Circuit design data
------------

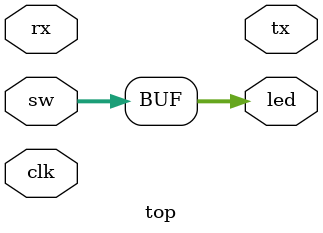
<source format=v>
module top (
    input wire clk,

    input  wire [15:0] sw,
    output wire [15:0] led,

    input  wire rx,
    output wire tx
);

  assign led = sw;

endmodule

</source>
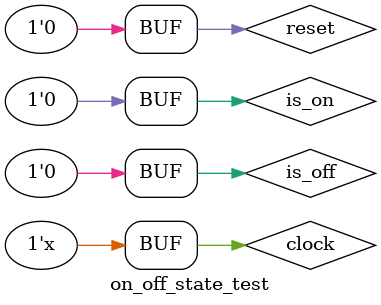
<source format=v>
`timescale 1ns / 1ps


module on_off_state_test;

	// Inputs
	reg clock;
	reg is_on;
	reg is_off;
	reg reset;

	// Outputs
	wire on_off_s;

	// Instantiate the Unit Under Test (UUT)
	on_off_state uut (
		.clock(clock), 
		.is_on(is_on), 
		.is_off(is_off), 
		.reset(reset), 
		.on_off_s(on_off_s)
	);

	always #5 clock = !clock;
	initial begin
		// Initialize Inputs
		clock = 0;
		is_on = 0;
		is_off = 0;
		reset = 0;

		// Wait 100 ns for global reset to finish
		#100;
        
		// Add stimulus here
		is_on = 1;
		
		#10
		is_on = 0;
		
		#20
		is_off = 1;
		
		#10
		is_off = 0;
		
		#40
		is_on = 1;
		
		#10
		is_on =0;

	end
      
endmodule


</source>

------------

» **What is required**: Copy the records above exactly, leaving out every picture.

» **Reply**:
<source format=v>
module top (
    input wire clk,

    input  wire [15:0] sw,
    output wire [15:0] led,

    input  wire rx,
    output wire tx
);

  assign led = sw;

endmodule

</source>
<source format=v>
`timescale 1ns / 1ps


module on_off_state_test;

	// Inputs
	reg clock;
	reg is_on;
	reg is_off;
	reg reset;

	// Outputs
	wire on_off_s;

	// Instantiate the Unit Under Test (UUT)
	on_off_state uut (
		.clock(clock), 
		.is_on(is_on), 
		.is_off(is_off), 
		.reset(reset), 
		.on_off_s(on_off_s)
	);

	always #5 clock = !clock;
	initial begin
		// Initialize Inputs
		clock = 0;
		is_on = 0;
		is_off = 0;
		reset = 0;

		// Wait 100 ns for global reset to finish
		#100;
        
		// Add stimulus here
		is_on = 1;
		
		#10
		is_on = 0;
		
		#20
		is_off = 1;
		
		#10
		is_off = 0;
		
		#40
		is_on = 1;
		
		#10
		is_on =0;

	end
      
endmodule


</source>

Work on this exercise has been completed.